In 1980, Carter consented to only one debate with Reagan, held on Oct. 29, less than a week before Election Day. In an Oct. 24-26 Gallup Poll, Carter led Reagan by 3 percentage points, 45% to 42%, among national registered voters. A post-debate registered voter trial-heat figure is not available in Gallup's published records, but in Gallup's final pre-election poll of "likely voters," conducted Oct. 30 to Nov. 2, Reagan led Carter by 3 points, 46% to 43%.

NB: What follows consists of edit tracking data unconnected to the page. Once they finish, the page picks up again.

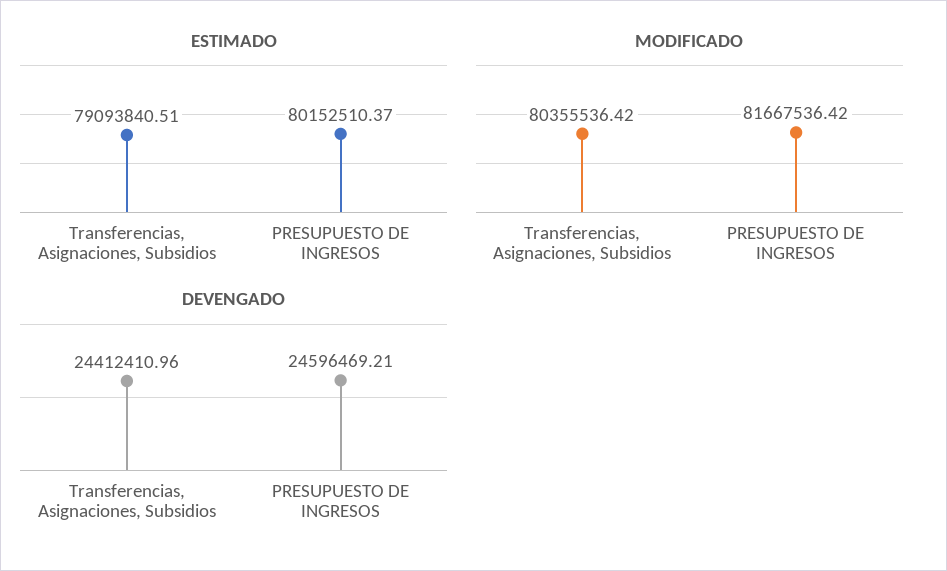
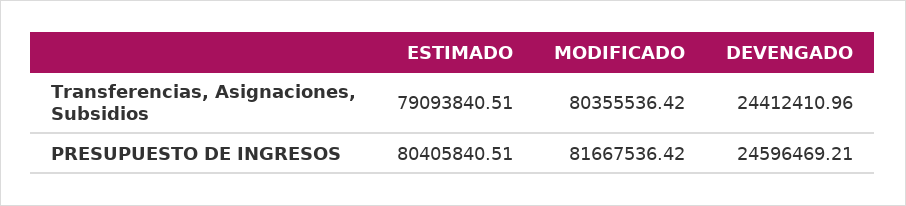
  {
    "ESTIMADO": {
      "Transferencias, Asignaciones, Subsidios": 79093840.51,
-     "PRESUPUESTO DE INGRESOS": 80152510.37
+     "PRESUPUESTO DE INGRESOS": 80405840.51
    },
    "MODIFICADO": {
      "Transferencias, Asignaciones, Subsidios": 80355536.42,
      "PRESUPUESTO DE INGRESOS": 81667536.42
    },
    "DEVENGADO": {
      "Transferencias, Asignaciones, Subsidios": 24412410.96,
      "PRESUPUESTO DE INGRESOS": 24596469.21
    }
  }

... a review of the late 1980 polls shows that while Reagan soared over the final week (following the campaign's one and only debate on Oct. 29), the contest up until that point was tightly competitive, not trending toward the incumbent Democratic president. At the time, the Associated Press reported "new polls say the race between the two men remains too close to call."

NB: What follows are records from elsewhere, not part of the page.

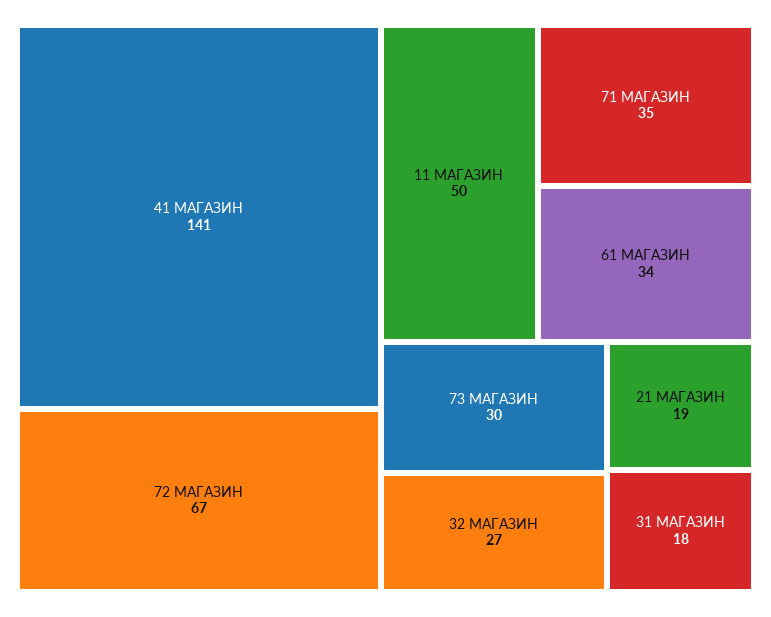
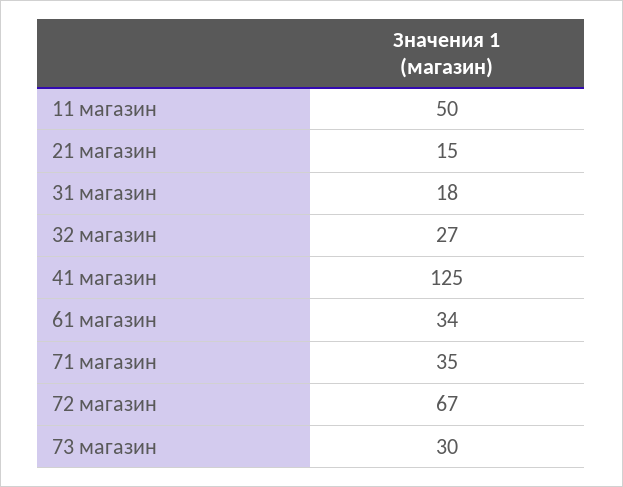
  {
-   "41 МАГАЗИН": 141,
+   "41 МАГАЗИН": 125,
    "72 МАГАЗИН": 67,
    "11 МАГАЗИН": 50,
    "71 МАГАЗИН": 35,
    "61 МАГАЗИН": 34,
    "73 МАГАЗИН": 30,
    "32 МАГАЗИН": 27,
-   "21 МАГАЗИН": 19,
+   "21 МАГАЗИН": 15,
    "31 МАГАЗИН": 18
  }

A post-election summary of polls by then-CBS News pollster Warren Mitofsky shows that at no point over the final two weeks did Carter have a lead bigger than three percentage points. There is a published Gallup poll not included in that report showing Carter up six among likely voters in a poll conducted Oct. 24 to 27. Whether six or the eight points cited today, Carter's advantage in Gallup polling was offset by similarly large Reagan leads in NBC-Associated Press or DMI (Reagan's pollsters) polls.

So Reagan's "comeback" win wasn't even a comeback according to some polls.

This year, maybe all the polls -- and I mean all of them -- are wrong. But if that's the case, then there's no precedent for what's happening in the elections Rove cites.